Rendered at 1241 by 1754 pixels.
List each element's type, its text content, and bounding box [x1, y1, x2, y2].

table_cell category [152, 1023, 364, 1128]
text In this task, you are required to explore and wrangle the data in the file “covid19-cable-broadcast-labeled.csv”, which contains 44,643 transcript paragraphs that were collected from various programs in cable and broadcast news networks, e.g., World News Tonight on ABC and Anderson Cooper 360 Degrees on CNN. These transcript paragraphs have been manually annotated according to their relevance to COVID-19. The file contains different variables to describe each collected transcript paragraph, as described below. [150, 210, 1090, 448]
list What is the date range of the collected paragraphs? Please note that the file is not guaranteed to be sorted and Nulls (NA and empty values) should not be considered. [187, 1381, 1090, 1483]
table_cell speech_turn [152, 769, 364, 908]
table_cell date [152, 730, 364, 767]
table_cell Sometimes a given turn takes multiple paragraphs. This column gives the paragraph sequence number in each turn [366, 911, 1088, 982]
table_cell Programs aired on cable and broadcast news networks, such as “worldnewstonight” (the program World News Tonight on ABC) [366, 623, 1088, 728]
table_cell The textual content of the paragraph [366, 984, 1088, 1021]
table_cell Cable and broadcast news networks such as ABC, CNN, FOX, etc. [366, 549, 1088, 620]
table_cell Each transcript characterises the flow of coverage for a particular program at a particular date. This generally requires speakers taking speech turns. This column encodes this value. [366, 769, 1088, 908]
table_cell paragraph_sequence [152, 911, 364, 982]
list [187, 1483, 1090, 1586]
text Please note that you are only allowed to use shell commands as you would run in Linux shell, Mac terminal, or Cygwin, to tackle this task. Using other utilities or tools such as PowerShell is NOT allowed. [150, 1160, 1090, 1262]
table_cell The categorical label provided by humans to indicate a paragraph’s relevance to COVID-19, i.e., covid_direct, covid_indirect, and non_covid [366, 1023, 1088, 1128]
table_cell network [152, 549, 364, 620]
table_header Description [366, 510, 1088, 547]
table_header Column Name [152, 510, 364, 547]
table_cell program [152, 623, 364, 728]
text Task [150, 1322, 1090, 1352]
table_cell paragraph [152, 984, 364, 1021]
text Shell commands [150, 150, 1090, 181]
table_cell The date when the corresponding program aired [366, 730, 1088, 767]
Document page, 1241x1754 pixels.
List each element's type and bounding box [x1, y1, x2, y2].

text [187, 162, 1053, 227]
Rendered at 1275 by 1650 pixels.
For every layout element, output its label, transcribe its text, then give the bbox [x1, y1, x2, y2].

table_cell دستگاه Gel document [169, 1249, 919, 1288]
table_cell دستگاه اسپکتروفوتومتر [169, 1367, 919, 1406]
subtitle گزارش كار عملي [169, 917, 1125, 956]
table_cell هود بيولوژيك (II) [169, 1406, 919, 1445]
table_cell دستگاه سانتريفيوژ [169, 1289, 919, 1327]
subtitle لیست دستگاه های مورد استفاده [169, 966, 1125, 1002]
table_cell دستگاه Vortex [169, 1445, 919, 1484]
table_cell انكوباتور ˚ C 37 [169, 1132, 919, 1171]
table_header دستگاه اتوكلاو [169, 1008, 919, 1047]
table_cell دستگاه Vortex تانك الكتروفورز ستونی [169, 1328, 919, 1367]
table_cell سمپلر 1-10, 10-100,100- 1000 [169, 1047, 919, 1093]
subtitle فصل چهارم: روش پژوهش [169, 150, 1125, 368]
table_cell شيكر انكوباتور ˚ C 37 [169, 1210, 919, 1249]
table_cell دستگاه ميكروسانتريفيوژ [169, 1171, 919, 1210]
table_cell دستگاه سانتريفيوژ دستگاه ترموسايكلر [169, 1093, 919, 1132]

══════════

PROBLEM TO WORK ON: Each entry should be duplicated exactly as it was given.

RESULT OF THIS EXERCISE:
Rendered at 1241 by 1754 pixels.
List each element's type, its text content, and bounding box [x1, y1, x2, y2].

table_cell category [152, 1023, 364, 1128]
text In this task, you are required to explore and wrangle the data in the file “covid19-cable-broadcast-labeled.csv”, which contains 44,643 transcript paragraphs that were collected from various programs in cable and broadcast news networks, e.g., World News Tonight on ABC and Anderson Cooper 360 Degrees on CNN. These transcript paragraphs have been manually annotated according to their relevance to COVID-19. The file contains different variables to describe each collected transcript paragraph, as described below. [150, 210, 1090, 448]
list What is the date range of the collected paragraphs? Please note that the file is not guaranteed to be sorted and Nulls (NA and empty values) should not be considered. [187, 1381, 1090, 1483]
table_cell speech_turn [152, 769, 364, 908]
table_cell date [152, 730, 364, 767]
table_cell Sometimes a given turn takes multiple paragraphs. This column gives the paragraph sequence number in each turn [366, 911, 1088, 982]
table_cell Programs aired on cable and broadcast news networks, such as “worldnewstonight” (the program World News Tonight on ABC) [366, 623, 1088, 728]
table_cell The textual content of the paragraph [366, 984, 1088, 1021]
table_cell Cable and broadcast news networks such as ABC, CNN, FOX, etc. [366, 549, 1088, 620]
table_cell Each transcript characterises the flow of coverage for a particular program at a particular date. This generally requires speakers taking speech turns. This column encodes this value. [366, 769, 1088, 908]
table_cell paragraph_sequence [152, 911, 364, 982]
list [187, 1483, 1090, 1586]
text Please note that you are only allowed to use shell commands as you would run in Linux shell, Mac terminal, or Cygwin, to tackle this task. Using other utilities or tools such as PowerShell is NOT allowed. [150, 1160, 1090, 1262]
table_cell The categorical label provided by humans to indicate a paragraph’s relevance to COVID-19, i.e., covid_direct, covid_indirect, and non_covid [366, 1023, 1088, 1128]
table_cell network [152, 549, 364, 620]
table_header Description [366, 510, 1088, 547]
table_header Column Name [152, 510, 364, 547]
table_cell program [152, 623, 364, 728]
text Task [150, 1322, 1090, 1352]
table_cell paragraph [152, 984, 364, 1021]
text Shell commands [150, 150, 1090, 181]
table_cell The date when the corresponding program aired [366, 730, 1088, 767]
Document page, 1241x1754 pixels.
List each element's type and bounding box [x1, y1, x2, y2].

text [187, 162, 1053, 227]
Rendered at 1275 by 1650 pixels.
For every layout element, output its label, transcribe its text, then give the bbox [x1, y1, x2, y2].

table_cell دستگاه Gel document [169, 1249, 919, 1288]
table_cell دستگاه اسپکتروفوتومتر [169, 1367, 919, 1406]
subtitle گزارش كار عملي [169, 917, 1125, 956]
table_cell هود بيولوژيك (II) [169, 1406, 919, 1445]
table_cell دستگاه سانتريفيوژ [169, 1289, 919, 1327]
subtitle لیست دستگاه های مورد استفاده [169, 966, 1125, 1002]
table_cell دستگاه Vortex [169, 1445, 919, 1484]
table_cell انكوباتور ˚ C 37 [169, 1132, 919, 1171]
table_header دستگاه اتوكلاو [169, 1008, 919, 1047]
table_cell دستگاه Vortex تانك الكتروفورز ستونی [169, 1328, 919, 1367]
table_cell سمپلر 1-10, 10-100,100- 1000 [169, 1047, 919, 1093]
subtitle فصل چهارم: روش پژوهش [169, 150, 1125, 368]
table_cell شيكر انكوباتور ˚ C 37 [169, 1210, 919, 1249]
table_cell دستگاه ميكروسانتريفيوژ [169, 1171, 919, 1210]
table_cell دستگاه سانتريفيوژ دستگاه ترموسايكلر [169, 1093, 919, 1132]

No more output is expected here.